• **DATASET ENTRIES**:
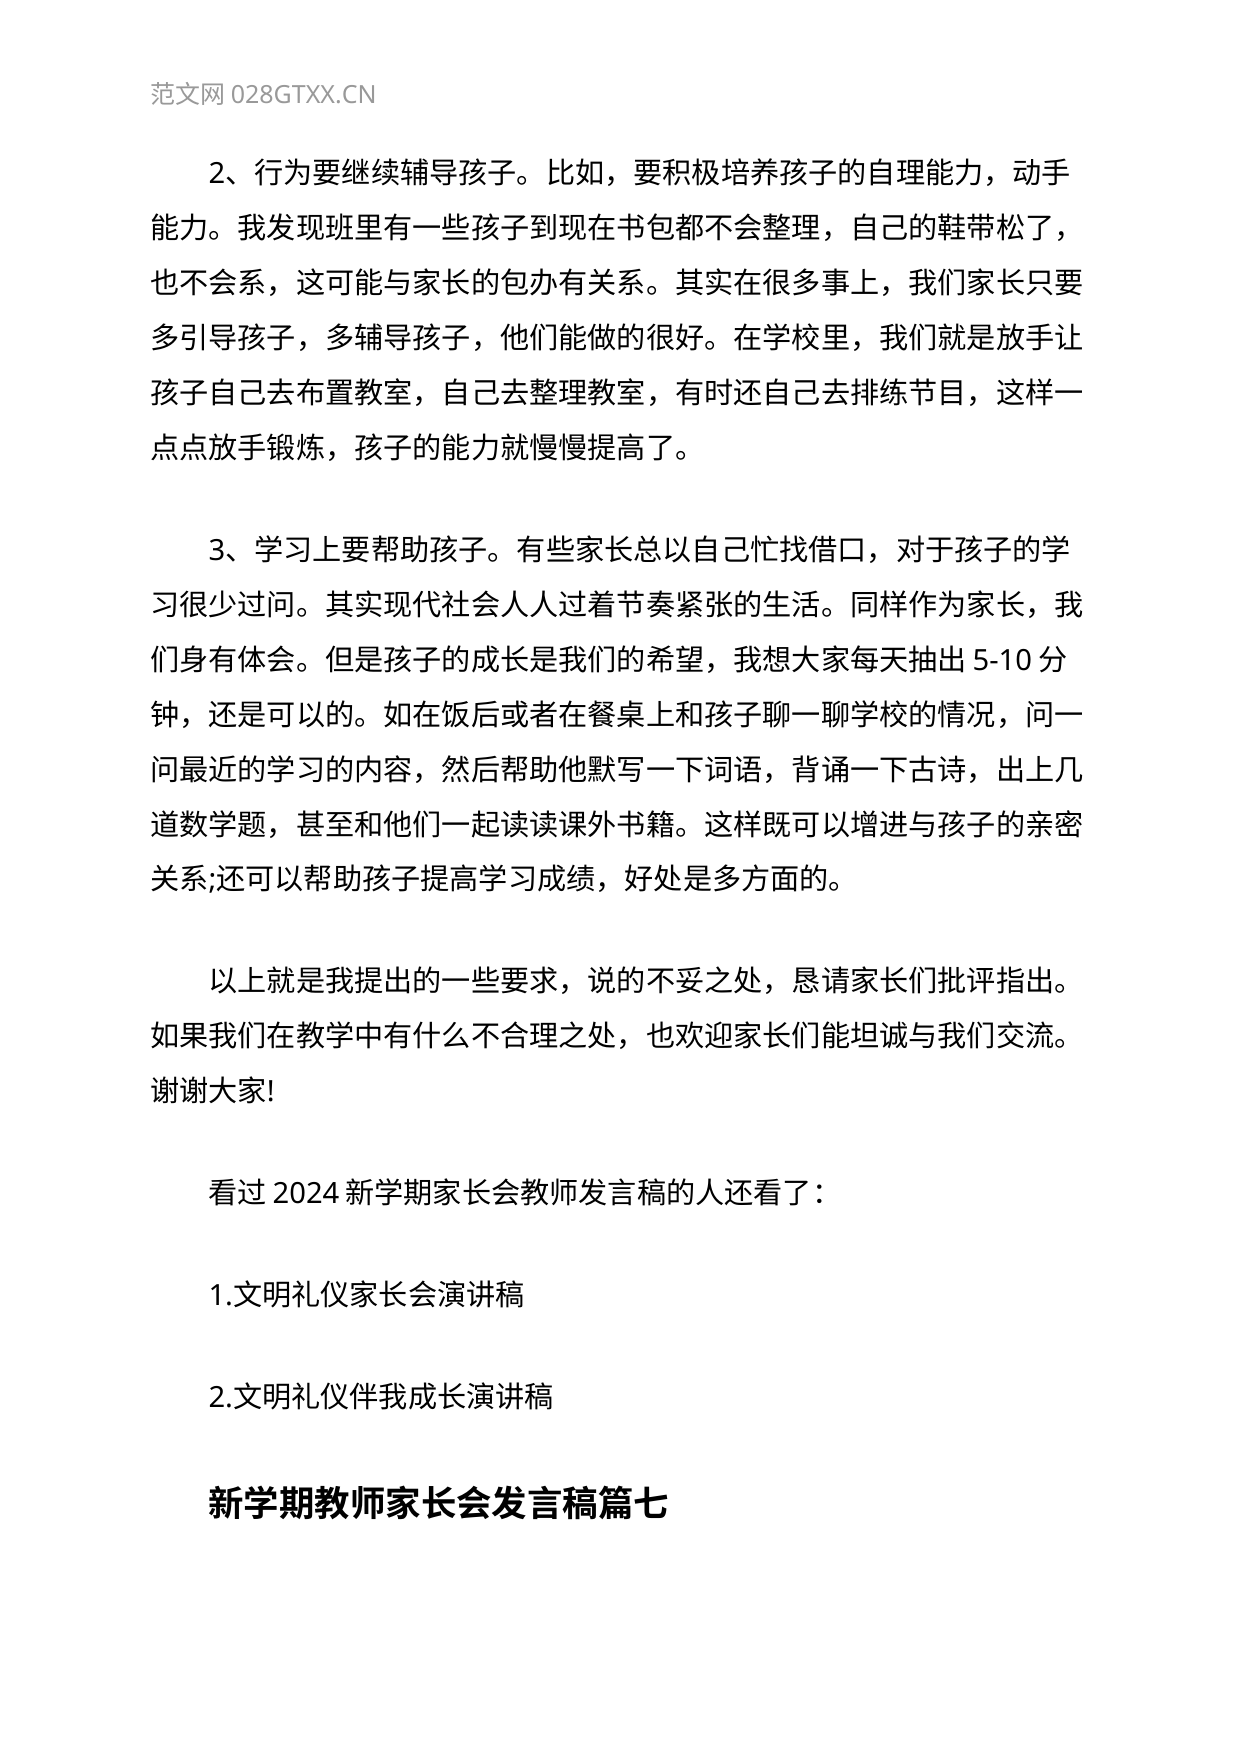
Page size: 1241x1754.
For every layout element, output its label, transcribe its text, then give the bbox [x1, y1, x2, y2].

text 2.文明礼仪伴我成长演讲稿 [150, 1374, 1090, 1416]
text 3、学习上要帮助孩子。有些家长总以自己忙找借口，对于孩子的学习很少过问。其实现代社会人人过着节奏紧张的生活。同样作为家长，我们身有体会。但是孩子的成长是我们的希望，我想大家每天抽出5-10分钟，还是可以的。如在饭后或者在餐桌上和孩子聊一聊学校的情况，问一问最近的学习的内容，然后帮助他默写一下词语，背诵一下古诗，出上几道数学题，甚至和他们一起读读课外书籍。这样既可以增进与孩子的亲密关系;还可以帮助孩子提高学习成绩，好处是多方面的。 [150, 526, 1090, 898]
text 新学期教师家长会发言稿篇七 [150, 1476, 1090, 1527]
text 1.文明礼仪家长会演讲稿 [150, 1272, 1090, 1314]
text 看过2024新学期家长会教师发言稿的人还看了： [150, 1170, 1090, 1212]
text 以上就是我提出的一些要求，说的不妥之处，恳请家长们批评指出。如果我们在教学中有什么不合理之处，也欢迎家长们能坦诚与我们交流。谢谢大家! [150, 958, 1090, 1110]
text 2、行为要继续辅导孩子。比如，要积极培养孩子的自理能力，动手能力。我发现班里有一些孩子到现在书包都不会整理，自己的鞋带松了，也不会系，这可能与家长的包办有关系。其实在很多事上，我们家长只要多引导孩子，多辅导孩子，他们能做的很好。在学校里，我们就是放手让孩子自己去布置教室，自己去整理教室，有时还自己去排练节目，这样一点点放手锻炼，孩子的能力就慢慢提高了。 [150, 150, 1090, 467]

• **EXERCISE REQUIREMENTS**:
What the records say must be written out exactly, with none of their pictures.

• **ANSWER TO THE PROBLEM**:
Page size: 1241x1754.
For every layout element, output its label, transcribe its text, then give the bbox [x1, y1, x2, y2].

text 2.文明礼仪伴我成长演讲稿 [150, 1374, 1090, 1416]
text 3、学习上要帮助孩子。有些家长总以自己忙找借口，对于孩子的学习很少过问。其实现代社会人人过着节奏紧张的生活。同样作为家长，我们身有体会。但是孩子的成长是我们的希望，我想大家每天抽出5-10分钟，还是可以的。如在饭后或者在餐桌上和孩子聊一聊学校的情况，问一问最近的学习的内容，然后帮助他默写一下词语，背诵一下古诗，出上几道数学题，甚至和他们一起读读课外书籍。这样既可以增进与孩子的亲密关系;还可以帮助孩子提高学习成绩，好处是多方面的。 [150, 526, 1090, 898]
text 新学期教师家长会发言稿篇七 [150, 1476, 1090, 1527]
text 1.文明礼仪家长会演讲稿 [150, 1272, 1090, 1314]
text 看过2024新学期家长会教师发言稿的人还看了： [150, 1170, 1090, 1212]
text 以上就是我提出的一些要求，说的不妥之处，恳请家长们批评指出。如果我们在教学中有什么不合理之处，也欢迎家长们能坦诚与我们交流。谢谢大家! [150, 958, 1090, 1110]
text 2、行为要继续辅导孩子。比如，要积极培养孩子的自理能力，动手能力。我发现班里有一些孩子到现在书包都不会整理，自己的鞋带松了，也不会系，这可能与家长的包办有关系。其实在很多事上，我们家长只要多引导孩子，多辅导孩子，他们能做的很好。在学校里，我们就是放手让孩子自己去布置教室，自己去整理教室，有时还自己去排练节目，这样一点点放手锻炼，孩子的能力就慢慢提高了。 [150, 150, 1090, 467]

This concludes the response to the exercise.